To use the default tokenizer you can use the following code:

tokenizer = Tokenizer(max_len=16)
tokenizer.load_from_pretrained(load_default_tokenizer=True)
This will load the default tokenizer, which can handle most of the Sinhala corpus you will encounter. In addition to Sinhala characters, the default tokenizer also includes punctuation marks and numbers. However, if you need more control over tokenization, you can train your own tokenizer using the following code:

tokenizer = Tokenizer(max_len=16)
tokenizer.train(corpus_list)
Once you have trained your own tokenizer you can use it to tokenize your data. To tokenize your data you can use the following code:
tokenizer("ආයුබෝවන්")
# ['ආ', 'යු', 'බෝ', 'ව', 'න්']
If you need to save the tokenizer you can use below code to preserve learned vocabulary.

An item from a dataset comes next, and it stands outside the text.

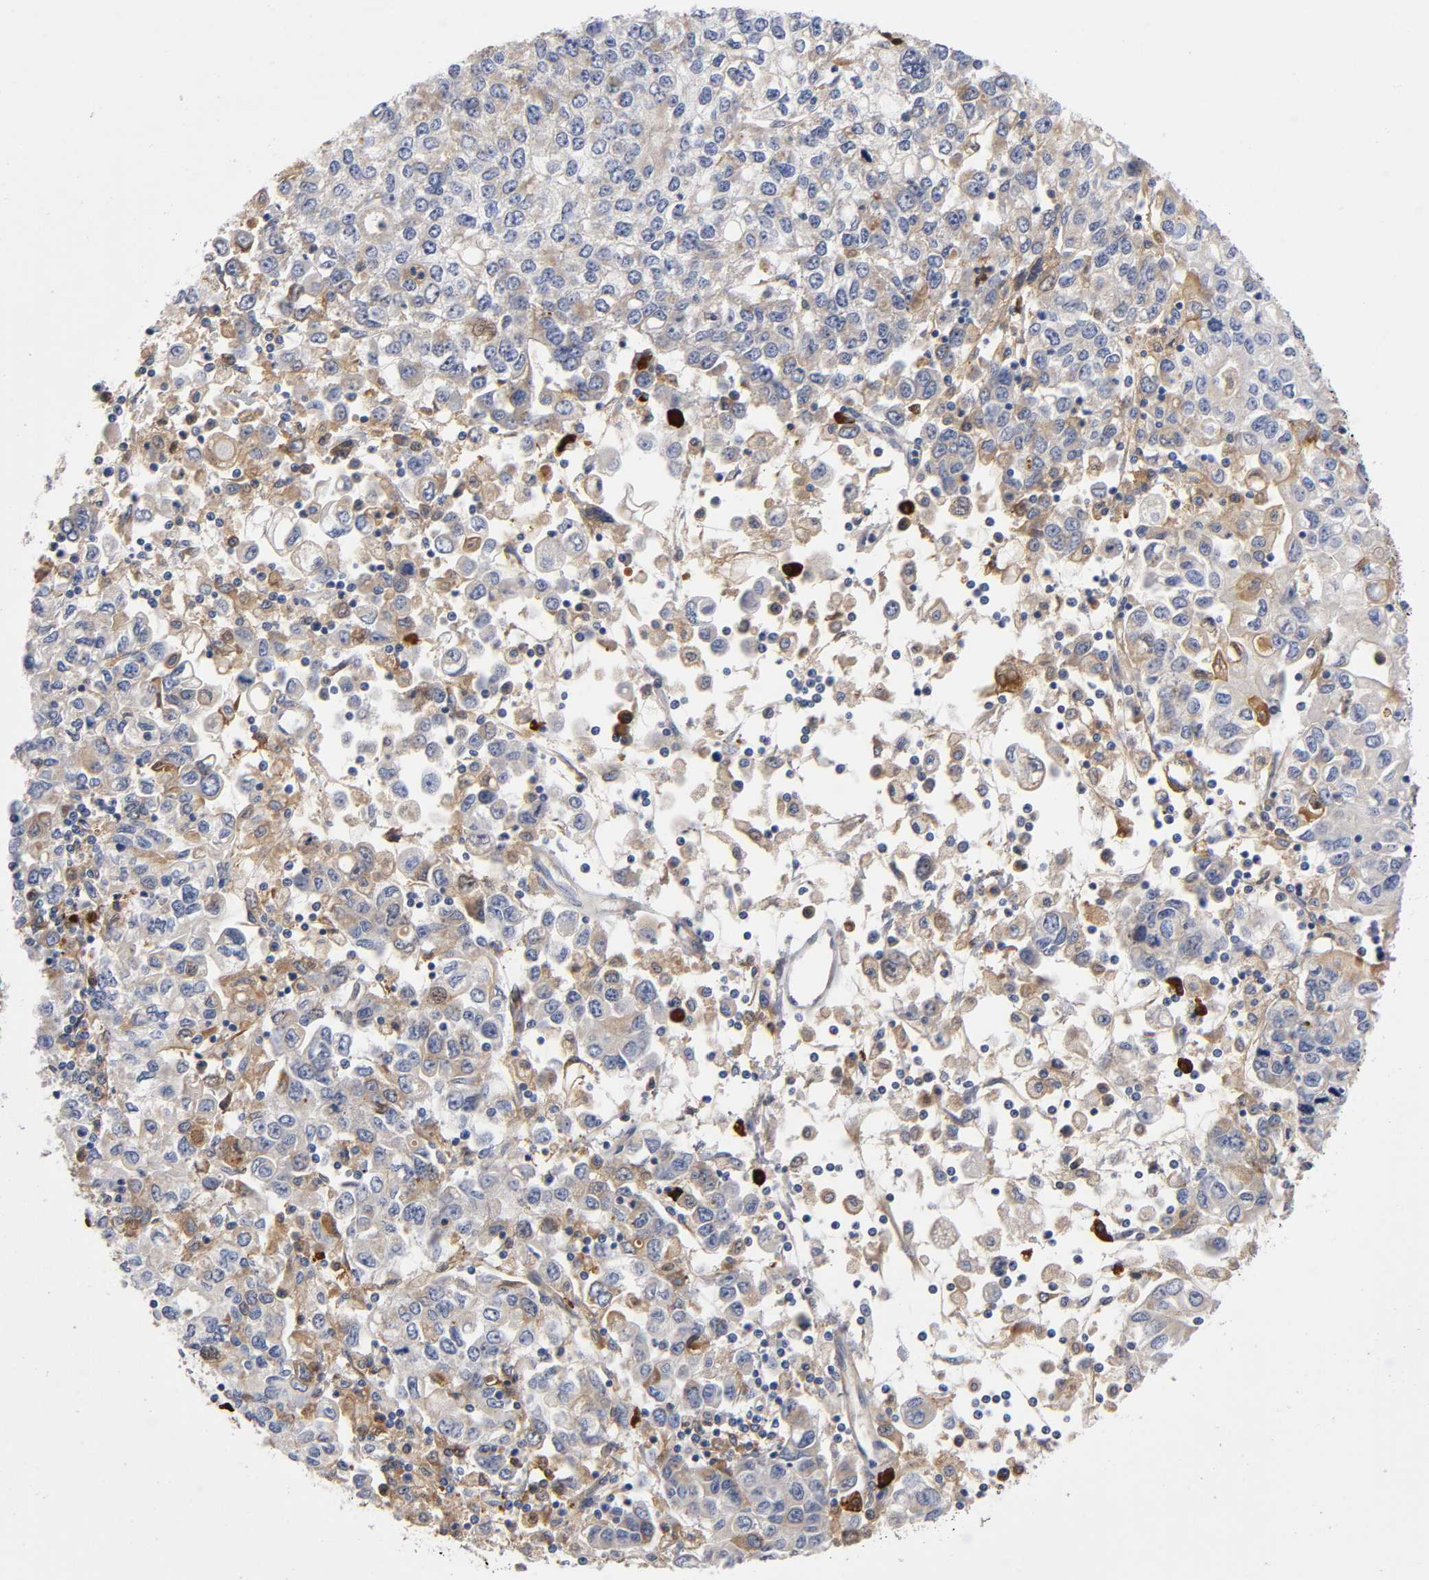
{"staining": {"intensity": "moderate", "quantity": "25%-75%", "location": "cytoplasmic/membranous"}, "tissue": "stomach cancer", "cell_type": "Tumor cells", "image_type": "cancer", "snomed": [{"axis": "morphology", "description": "Adenocarcinoma, NOS"}, {"axis": "topography", "description": "Stomach, lower"}], "caption": "Moderate cytoplasmic/membranous expression for a protein is present in about 25%-75% of tumor cells of stomach adenocarcinoma using immunohistochemistry.", "gene": "NOVA1", "patient": {"sex": "female", "age": 72}}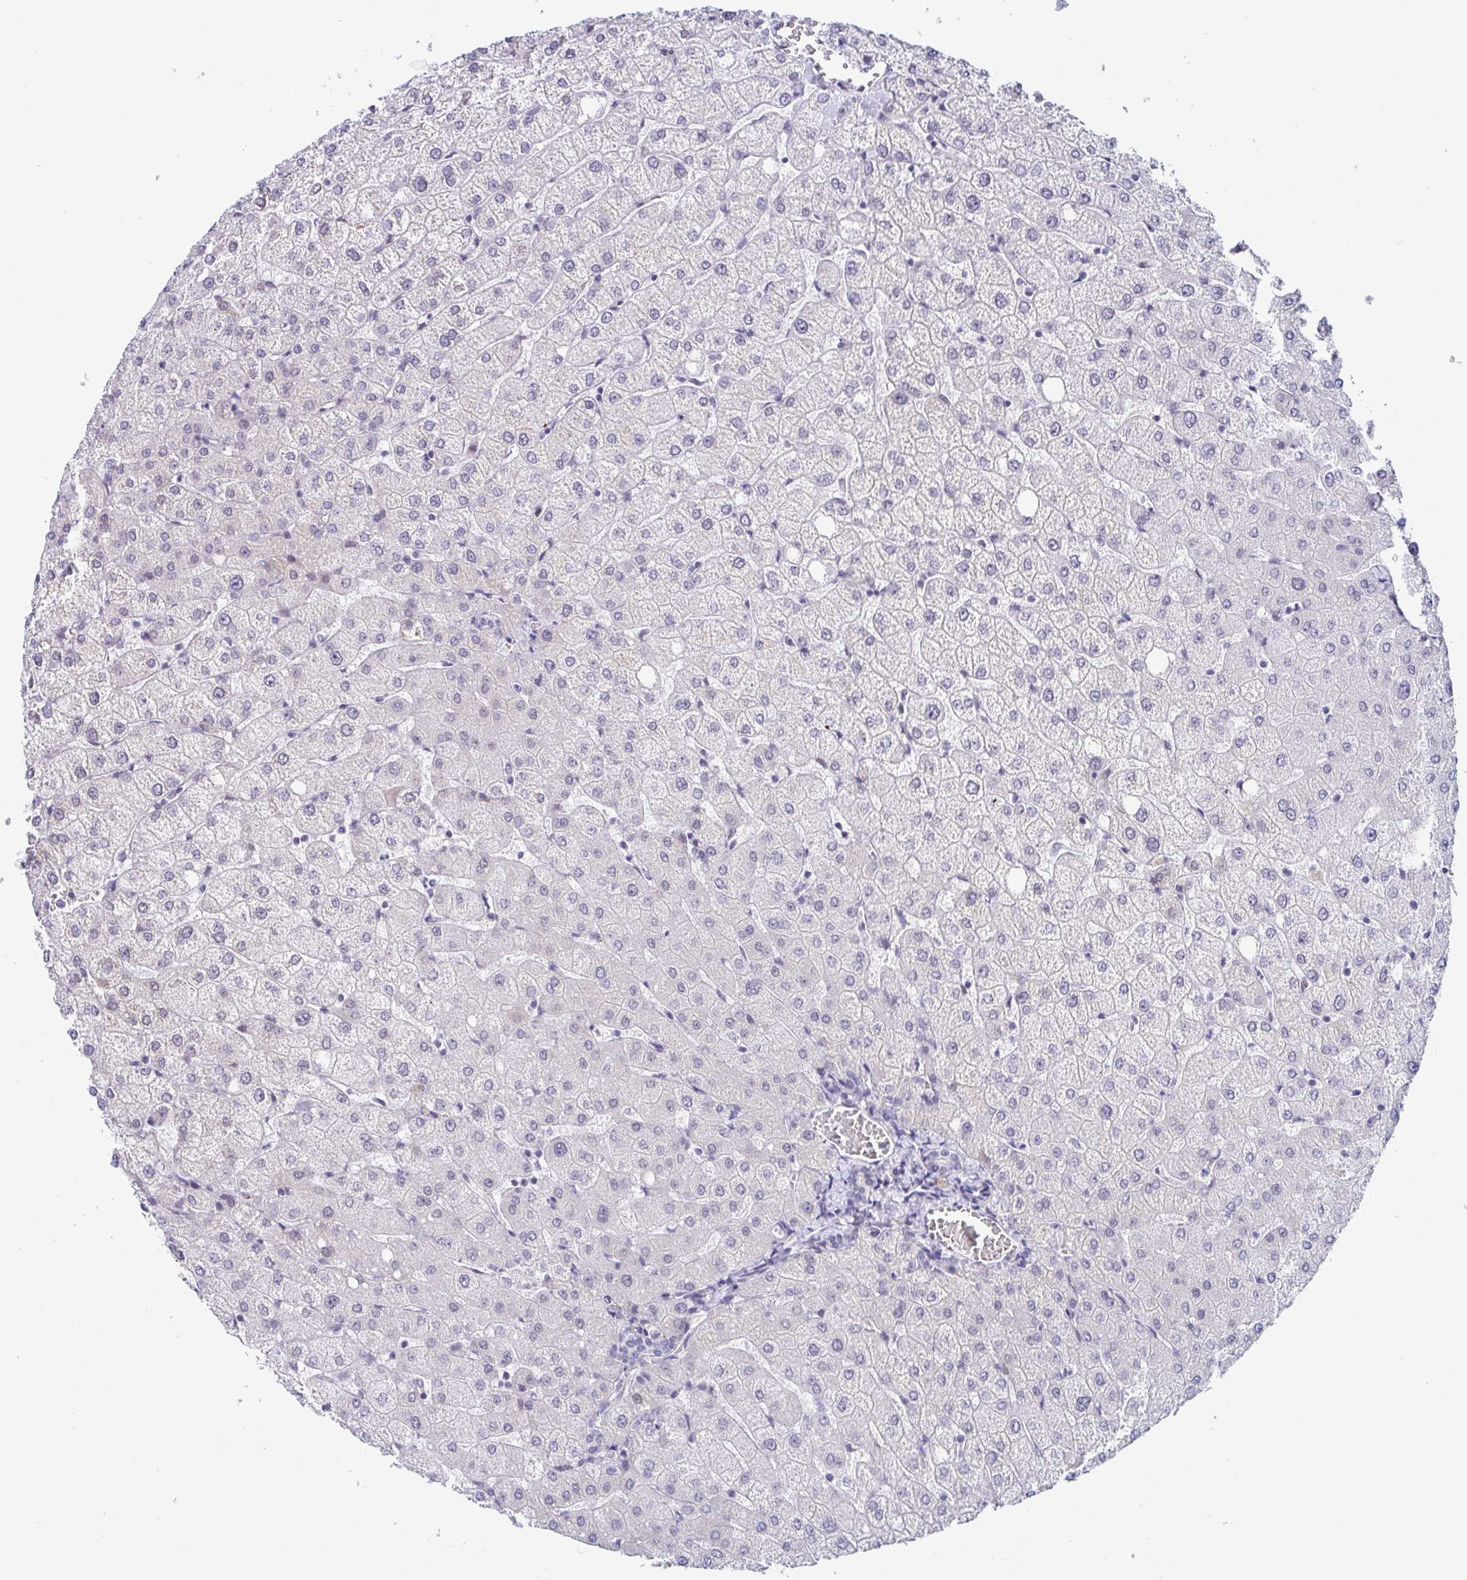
{"staining": {"intensity": "negative", "quantity": "none", "location": "none"}, "tissue": "liver", "cell_type": "Cholangiocytes", "image_type": "normal", "snomed": [{"axis": "morphology", "description": "Normal tissue, NOS"}, {"axis": "topography", "description": "Liver"}], "caption": "A histopathology image of liver stained for a protein exhibits no brown staining in cholangiocytes. (Stains: DAB (3,3'-diaminobenzidine) IHC with hematoxylin counter stain, Microscopy: brightfield microscopy at high magnification).", "gene": "WDR72", "patient": {"sex": "female", "age": 54}}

tokenizer.save_pretrained("path/to/save/tokenizer")

Transliteration

Coming soon

Romanization

Coming soon

ASR

Coming soon

Typo Correction

We offer basic typo correction functionality. For simplicity, we currently use an n-gram language model. To use the typo correction functionality, you can use the following code:

from sinlib.spellcheck import TypoDetector
typo_corrector = TypoDetector()
typo_corrector("අපකරියට ගිය")
# 'අපකීර්තියට ගිය'
We are working on adding more advanced typo correction functionality in the future.

Utilities

Coming soon

Contributing

Contributions are welcome! Please feel free to submit a Pull Request.

License

This project is licensed under the MIT License - see the LICENSE file for details.